Exercise description: The expected answer holds every line from the first line of the data below through the line containing "staining of adenocarcinoma", exactly as written, and no other line.

[Entries taken from a collection]
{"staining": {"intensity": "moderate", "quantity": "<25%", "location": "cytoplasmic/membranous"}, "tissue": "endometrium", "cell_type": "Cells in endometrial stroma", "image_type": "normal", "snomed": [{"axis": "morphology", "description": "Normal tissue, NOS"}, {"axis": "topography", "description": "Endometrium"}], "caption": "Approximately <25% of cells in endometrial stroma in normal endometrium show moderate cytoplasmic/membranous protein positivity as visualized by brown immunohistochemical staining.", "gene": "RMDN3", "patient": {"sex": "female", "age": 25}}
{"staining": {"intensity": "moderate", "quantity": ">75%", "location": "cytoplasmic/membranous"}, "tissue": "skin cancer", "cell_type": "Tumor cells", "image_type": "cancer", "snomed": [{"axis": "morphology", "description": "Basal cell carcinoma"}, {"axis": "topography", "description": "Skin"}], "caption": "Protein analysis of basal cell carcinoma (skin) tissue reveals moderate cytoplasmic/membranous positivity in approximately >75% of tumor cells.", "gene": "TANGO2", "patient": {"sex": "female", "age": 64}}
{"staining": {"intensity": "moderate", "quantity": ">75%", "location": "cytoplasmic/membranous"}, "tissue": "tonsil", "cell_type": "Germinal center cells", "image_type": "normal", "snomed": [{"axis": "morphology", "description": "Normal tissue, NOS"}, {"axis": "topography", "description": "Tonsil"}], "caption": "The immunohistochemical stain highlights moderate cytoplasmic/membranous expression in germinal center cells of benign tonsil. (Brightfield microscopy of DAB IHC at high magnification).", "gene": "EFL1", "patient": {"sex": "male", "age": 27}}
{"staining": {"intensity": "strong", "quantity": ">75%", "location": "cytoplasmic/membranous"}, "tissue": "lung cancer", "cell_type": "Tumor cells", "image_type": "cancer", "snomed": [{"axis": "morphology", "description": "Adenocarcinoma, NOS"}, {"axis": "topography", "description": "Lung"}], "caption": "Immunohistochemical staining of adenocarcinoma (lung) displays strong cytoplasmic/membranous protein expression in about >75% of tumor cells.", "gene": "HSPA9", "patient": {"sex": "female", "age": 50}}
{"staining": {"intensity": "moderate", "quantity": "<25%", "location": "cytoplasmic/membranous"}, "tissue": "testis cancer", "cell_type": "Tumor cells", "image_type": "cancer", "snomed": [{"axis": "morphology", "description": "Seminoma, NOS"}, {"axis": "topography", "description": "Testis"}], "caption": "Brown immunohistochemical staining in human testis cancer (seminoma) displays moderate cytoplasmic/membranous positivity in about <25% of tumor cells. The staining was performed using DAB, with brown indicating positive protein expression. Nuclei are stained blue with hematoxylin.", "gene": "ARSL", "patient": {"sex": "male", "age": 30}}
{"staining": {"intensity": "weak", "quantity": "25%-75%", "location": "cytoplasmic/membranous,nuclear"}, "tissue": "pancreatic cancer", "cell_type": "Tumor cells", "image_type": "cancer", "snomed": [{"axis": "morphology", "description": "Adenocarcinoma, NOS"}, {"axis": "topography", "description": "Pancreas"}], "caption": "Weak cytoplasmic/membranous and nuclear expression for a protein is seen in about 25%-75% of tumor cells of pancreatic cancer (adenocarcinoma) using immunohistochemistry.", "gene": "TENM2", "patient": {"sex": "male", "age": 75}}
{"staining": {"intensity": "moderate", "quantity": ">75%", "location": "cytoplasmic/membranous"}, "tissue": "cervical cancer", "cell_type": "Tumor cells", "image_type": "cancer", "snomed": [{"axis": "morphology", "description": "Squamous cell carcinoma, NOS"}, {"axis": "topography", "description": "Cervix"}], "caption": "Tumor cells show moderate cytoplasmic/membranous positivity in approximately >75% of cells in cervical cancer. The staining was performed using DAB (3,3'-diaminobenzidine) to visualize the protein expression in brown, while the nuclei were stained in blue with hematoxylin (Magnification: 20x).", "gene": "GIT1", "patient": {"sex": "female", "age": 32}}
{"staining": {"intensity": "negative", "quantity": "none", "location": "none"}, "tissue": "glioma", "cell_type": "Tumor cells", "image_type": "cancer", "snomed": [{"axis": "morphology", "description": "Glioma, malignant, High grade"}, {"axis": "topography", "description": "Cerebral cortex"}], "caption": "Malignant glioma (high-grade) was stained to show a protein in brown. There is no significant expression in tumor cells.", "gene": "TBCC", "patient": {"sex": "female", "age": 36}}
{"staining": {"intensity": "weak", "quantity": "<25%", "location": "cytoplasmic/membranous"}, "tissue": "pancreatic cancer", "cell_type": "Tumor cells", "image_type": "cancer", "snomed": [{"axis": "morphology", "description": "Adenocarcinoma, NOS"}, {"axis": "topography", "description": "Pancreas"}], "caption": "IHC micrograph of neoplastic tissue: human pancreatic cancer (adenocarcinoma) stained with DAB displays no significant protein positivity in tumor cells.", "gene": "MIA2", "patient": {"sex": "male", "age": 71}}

Result for this task:
{"staining": {"intensity": "moderate", "quantity": "<25%", "location": "cytoplasmic/membranous"}, "tissue": "endometrium", "cell_type": "Cells in endometrial stroma", "image_type": "normal", "snomed": [{"axis": "morphology", "description": "Normal tissue, NOS"}, {"axis": "topography", "description": "Endometrium"}], "caption": "Approximately <25% of cells in endometrial stroma in normal endometrium show moderate cytoplasmic/membranous protein positivity as visualized by brown immunohistochemical staining.", "gene": "RMDN3", "patient": {"sex": "female", "age": 25}}
{"staining": {"intensity": "moderate", "quantity": ">75%", "location": "cytoplasmic/membranous"}, "tissue": "skin cancer", "cell_type": "Tumor cells", "image_type": "cancer", "snomed": [{"axis": "morphology", "description": "Basal cell carcinoma"}, {"axis": "topography", "description": "Skin"}], "caption": "Protein analysis of basal cell carcinoma (skin) tissue reveals moderate cytoplasmic/membranous positivity in approximately >75% of tumor cells.", "gene": "TANGO2", "patient": {"sex": "female", "age": 64}}
{"staining": {"intensity": "moderate", "quantity": ">75%", "location": "cytoplasmic/membranous"}, "tissue": "tonsil", "cell_type": "Germinal center cells", "image_type": "normal", "snomed": [{"axis": "morphology", "description": "Normal tissue, NOS"}, {"axis": "topography", "description": "Tonsil"}], "caption": "The immunohistochemical stain highlights moderate cytoplasmic/membranous expression in germinal center cells of benign tonsil. (Brightfield microscopy of DAB IHC at high magnification).", "gene": "EFL1", "patient": {"sex": "male", "age": 27}}
{"staining": {"intensity": "strong", "quantity": ">75%", "location": "cytoplasmic/membranous"}, "tissue": "lung cancer", "cell_type": "Tumor cells", "image_type": "cancer", "snomed": [{"axis": "morphology", "description": "Adenocarcinoma, NOS"}, {"axis": "topography", "description": "Lung"}], "caption": "Immunohistochemical staining of adenocarcinoma (lung) displays strong cytoplasmic/membranous protein expression in about >75% of tumor cells.", "gene": "HSPA9", "patient": {"sex": "female", "age": 50}}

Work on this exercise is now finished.